Ironicamente ou não, acho que 2021 deve ser o melhor ano possível para se lançar o filme Matrix Ressurections. Não me entendam errado, por favor; não vim aqui para fazer uma análise ou uma crítica profunda sobre os três primeiros filmes, ou o trailer do quarto.

Contudo, de fato, o trailer fez-me lembrar não apenas do primeiro “Matrix” (o único que vi), mas também levou-me de volta para o fim de junho, quando os adultos pareceram se fascinar pelo linguajar “anticringe” dos jovens. Eu mesma nunca entendera o que os termos “bluepill” e “redpill” significavam no contexto da Geração Z (apesar de fazer parte dela), admito que tive que pesquisar por não conhecer pessoas que os usassem. E, claro, após entender que “bluepill” significa, basicamente, basicamente chato ou comum, e “redpill”, o oposto, absolutamente nada na minha vida mudou.

Em qual dos dois eu me encaixo? Não me importo muito. Mas, a reflexão que me deixou encucada, isso sim, importa: se aceitássemos que vivemos em uma realidade controlada, o que faríamos?

O fato é que, sim, somos meras marionetes; o que varia, conforme a visão de mundo de cada pessoa, é quem monta o espetáculo.
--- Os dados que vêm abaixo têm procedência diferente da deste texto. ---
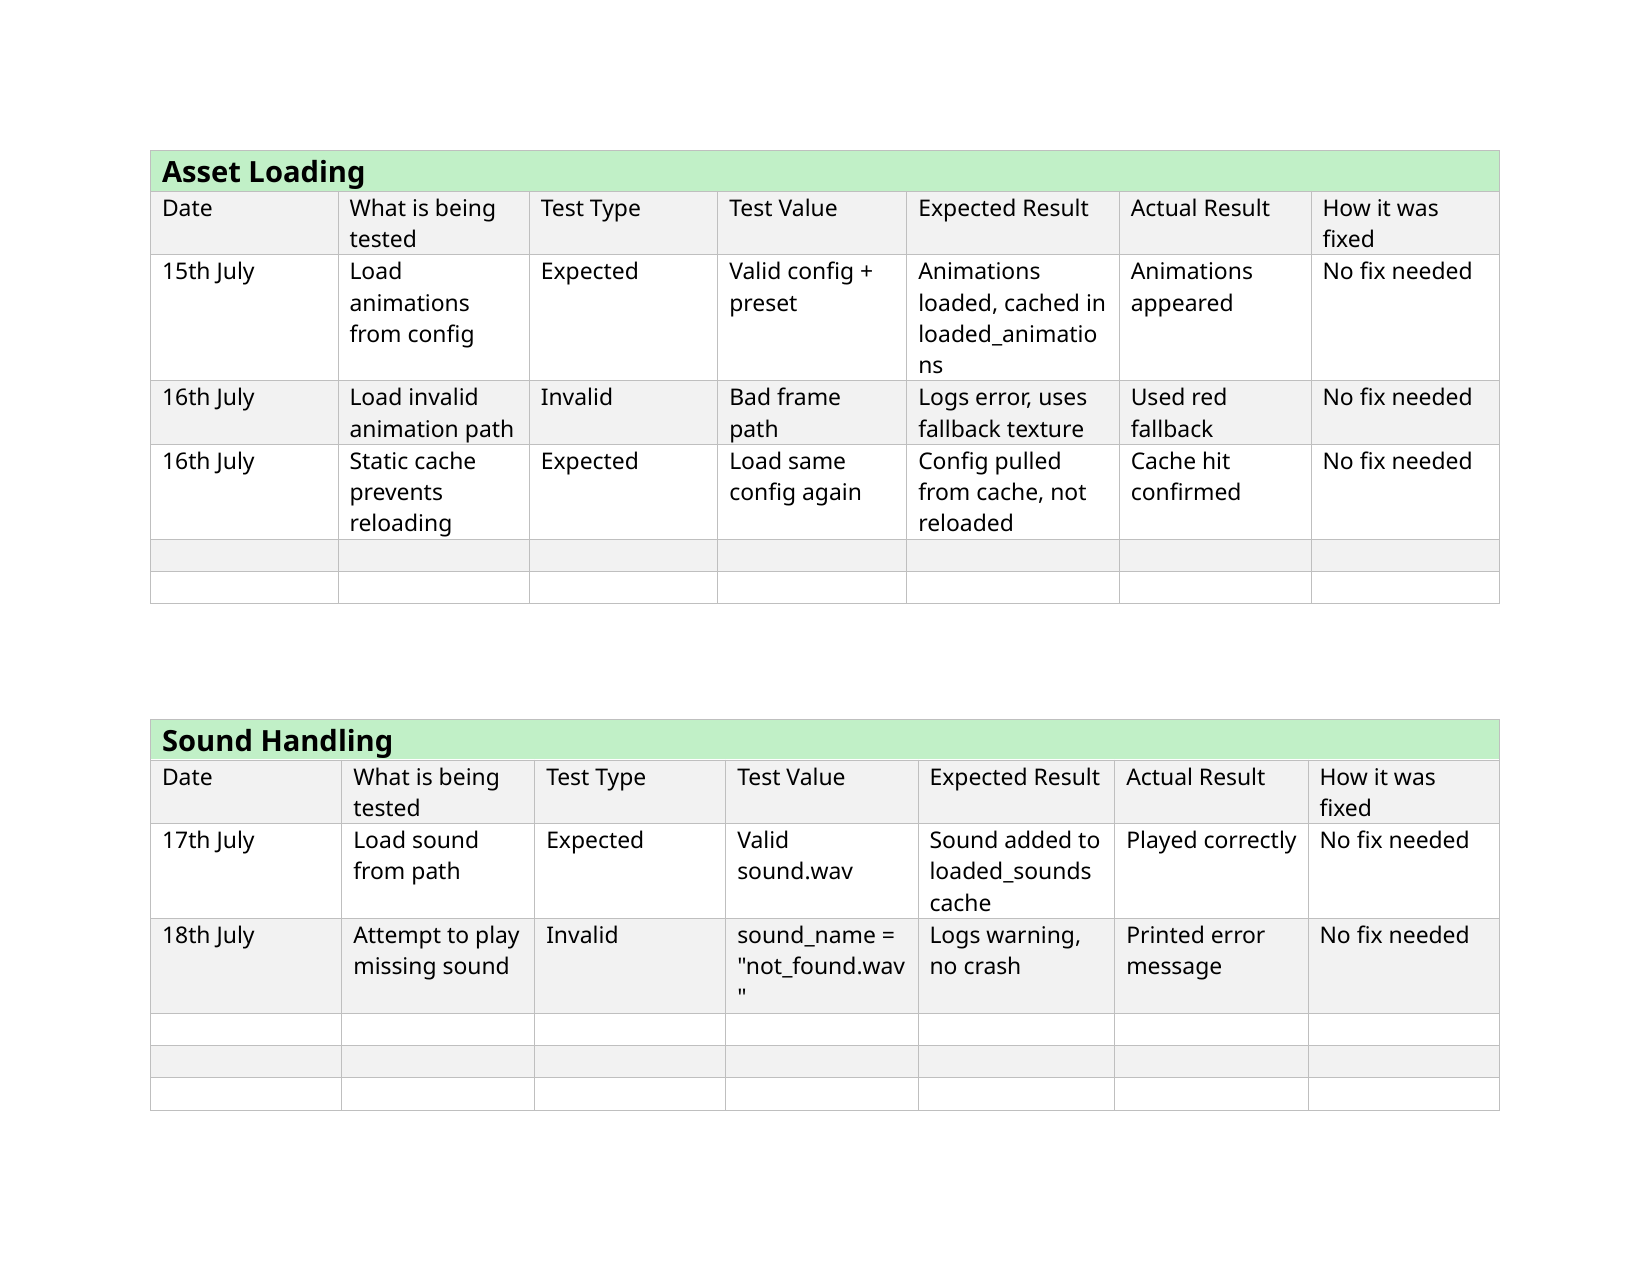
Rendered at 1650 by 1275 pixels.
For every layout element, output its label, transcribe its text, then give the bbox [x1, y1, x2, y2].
Pode ser religião, crime, governo, trabalho, capitalismo, mídia, papeis sociais… Então, assim como um comprimido precisa de água para ser engolido, a fim de sobrevivermos a nossa realidade dura, deprimente e volátil, escapar um pouco dela é mandatório.

A depender da pessoa, qualquer um dos controladores pode ser o seu meio de escape. Para uns, a válvula é a mídia, por exemplo, para outros, a religião. Alguns permitem-se aproveitar essa fuga de forma equilibrada, calculando hermeticamente como irão abrir os olhos algumas horas depois. Outros, no entanto, ou ainda não são capazes de fazer esse cálculo ou escolhem não o fazer; optam por fugir da realidade pelo máximo de tempo possível, perdendo o controle do que está a seu redor.

Então, pergunto de novo, a mim mesma: o que fiz quando percebi os atores que controlavam os fios da minha marionete?

Para ser sincera, acho que nada. São tantos fatores atormentando minha cabeça — eu devo ser útil, bela, importante, rica, amada, admirada! — que falta energia até para me imaginar tomando uma pílula vermelha no intuito de acordar e ser capaz de mudar algo. Porém, ao mesmo tempo, por mais que eu pisque, não sou capaz de fechar permanentemente os olhos depois de abertos; a cor azul também não me apetece.

Será que podem oferecer às pessoas cansadas, contudo não cegas, um meio-termo? Será que podemos engolir a roxa?